** Exercise data **
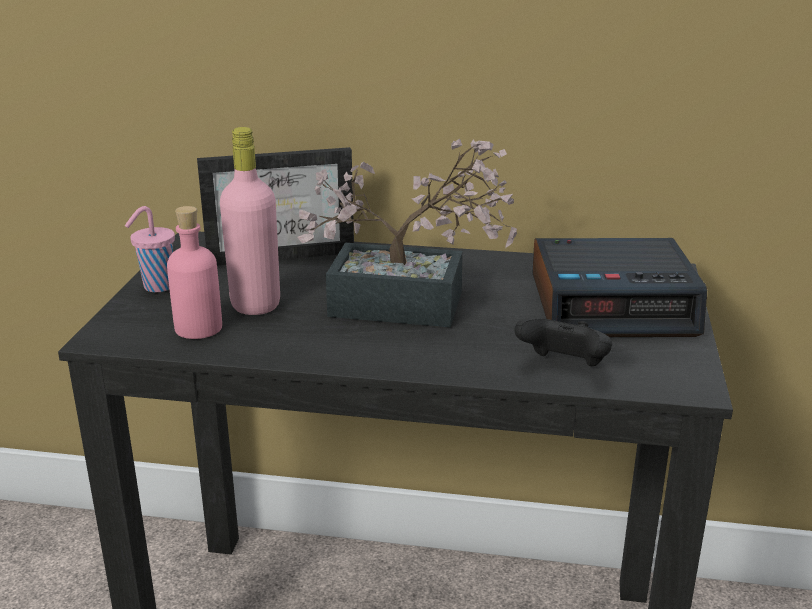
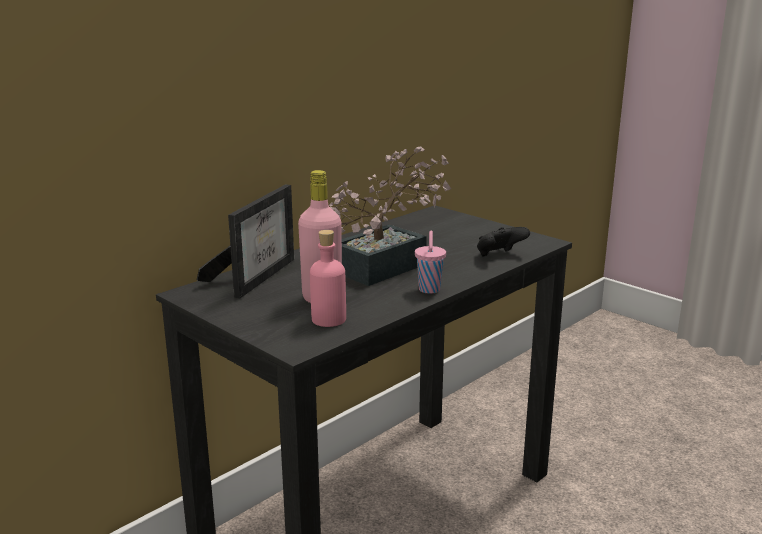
camera: 55 degrees left, 5 degrees down
(156, 287) = (244, 319): pink cup -> pink cup (429, 290)
(613, 304) = (453, 230): alarm clock -> none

** Brief **
The lines to reproduce run from the line containing "(156, 287) = (244, 319): pink" to the end of the listing; write them out exactly and add nothing.

** Reply **
(156, 287) = (244, 319): pink cup -> pink cup (429, 290)
(613, 304) = (453, 230): alarm clock -> none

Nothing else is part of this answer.